Они ушли далеко-далеко вперед и спросили:

— А теперь?

— Вижу только небо да землю, — крикнул Н’Дьюман изо всех сил.

Тогда они остановились, сбросили одежды и драгоценности и легли на землю, а когда поднялись, это были уже звери бруссы. Все они окружали М’Биль-лань.

И вот длинноносый Ниэй-слон, красноглазый Гаинде-лев, пятнистая Сег-пантера, Коба — гигантская антилопа с изогнутыми рогами, Тиль-шакал, который расталкивал всех направо и налево, М’Бам-Аль-кабан, Лёк-заяц, скакавший под брюхом у других, Ба-н’диоли-страус, прикрывавший своим коротким крылом вислозадую Буки-гиену, — все они бросились к охотнику.

Н’Дьюман заметил сначала только поднятый ими столб пыли, потом разглядел черную тушу Ниэя-слона, рыжеватые шкуры Гаинде-льва и М’Биль-лани, пятнистые Сег-пантеры и Буки-гиены. Он бросил кокосовый орех и закричал: «Н’дей йо!» («Мать моя!»)

Тотчас рядом с ним выросла пальма, вершина которой почти касалась неба. Н’Дьюман взобрался на нее в тот самый миг, когда подбежали звери.

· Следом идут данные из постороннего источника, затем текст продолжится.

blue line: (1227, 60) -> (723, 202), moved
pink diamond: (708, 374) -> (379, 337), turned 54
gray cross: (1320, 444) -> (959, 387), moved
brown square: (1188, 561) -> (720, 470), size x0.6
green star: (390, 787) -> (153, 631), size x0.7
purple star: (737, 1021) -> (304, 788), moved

В ярости кружили они вокруг пальмы, задрав в воздух носы. Но М’Биль поскребла копытом землю у подножия дерева, откопала топор и дала его Ниэю-слону. Великан-дровосек подступил к исполинскому дереву и застучал топором по стволу под песенку, которую запела М’Биль и подхватили все звери:

Все идет на лад!
Все идет на лад!
Ты умрешь, Н’Дьюман!

Тут пальма содрогнулась, вся до самых волос, которые расчесывал и заплетал ветер. Потом задрожала частой дрожью, а Ниэй все рубил.

Послышался треск, пальма трижды покачнулась и наклонилась. Она уже падала, когда Н’Дьюман бросил второй орех и крикнул: «Н’дей йо!» И вмиг рядом выросла до неба другая пальма, в три раза выше той, что теперь лежала на земле. Н’Дьюман едва успел перескочить на эту новую пальму. А Ниэй тоже устремился к ней — и снова застучал топор, делая свое разрушительное дело.

Ты умрешь, Н’Дьюман!

Руками, ногами, всем телом прильнул Н’Дьюман к к пальме. Она уже дрожала под ударами, когда Н’Дьюман подумал об убитых собаках и вспомнил о союзе, заключенном между его предками и собачьим родом, — союзе, которому он первый изменил. Н’Дьюман вспомнил, что собаки знают и видят вещи, о которых и не подозревают люди, и громко взмолился:

О Ворма, Вор-ма!
Верные друзья,
Не предавайте меня,
Как я предал вас!
На помощь, Диг и Дигг!
Ваш Н’Дьюман в беде,
Спасите же меня!

Подобно М’Биль-лани, выскочившей из котелка охотника, все четыре собаки выпрыгнули из сосудов с кровью и костями. Ворма схватила ружье хозяина, Вор-ма — рожок с порохом, Диг — мешочек с пулями, а Дигг залаял, и все они устремились по следам Н’Дьюмана.